Add() and Probe() return the evicted entry (if any) along with a CacheResult bitmask. This allows callers to handle evictions synchronously without channels, goroutines, or lifecycle management.

c := sieve.Must(sieve.New[string, int](1000))

ev, r := c.Add("foo", 42)
if r.Evicted() {
    cleanupDisk(ev.Key, ev.Val)
}

// CacheResult bitmask:
//   CacheHit   — key was already present (value updated, no eviction)
//   CacheEvict — an entry was evicted to make room (mutually exclusive with CacheHit)
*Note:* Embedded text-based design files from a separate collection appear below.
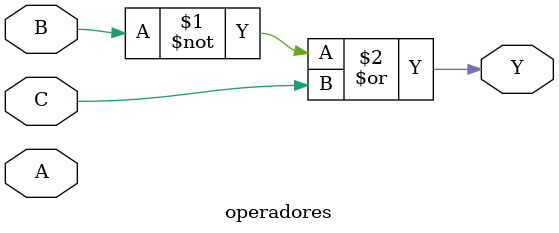
<source format=v>
module gateLevel(input wire A, B, C, output Y);

	wire w1;
	not(w1, B);
	or(Y, w1, C);

endmodule

module operadores(input wire A, B, C, output Y);

	assign Y=(~B|C);
	
endmodule
</source>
Purge() and Delete() do not report evictions.

API

Function / Method	Description
New[K, V](capacity, ...Option) (*Sieve[K,V], error)	Create a cache with fixed capacity. Returns ErrInvalidCapacity or ErrInvalidVisitClamp on bad input.
Must[K, V](*Sieve[K,V], error) *Sieve[K,V]	Helper that panics on error; useful with constant arguments.
Get(key) (V, bool)	Look up a key (lock-free, zero-alloc).
Add(key, val) (Evicted[K,V], CacheResult)	Insert or update; returns evicted entry and result bitmask.
Probe(key, val) (V, Evicted[K,V], CacheResult)	Insert-if-absent; returns cached/inserted value, evicted entry, and result bitmask.
Delete(key) bool	Remove a key.
Purge()	Clear the entire cache.
Len() int	Current number of entries (lock-free atomic load).
Cap() int	Maximum capacity.

Options

Option	Description
WithVisitClamp(k)	Use k-level saturating counters (default k=1 = classic SIEVE). k is capped at MaxVisitClamp (255); k < 1 is silently rounded to 1.

GC Note

When K or V is a pointer type (including string, which contains an internal pointer in Go), the node array will still contain GC-traced pointers. The GC pressure reduction is most dramatic for scalar key/value types (int, [16]byte, fixed-size structs).

License

BSD-2-Clause. See the source files for the full license text.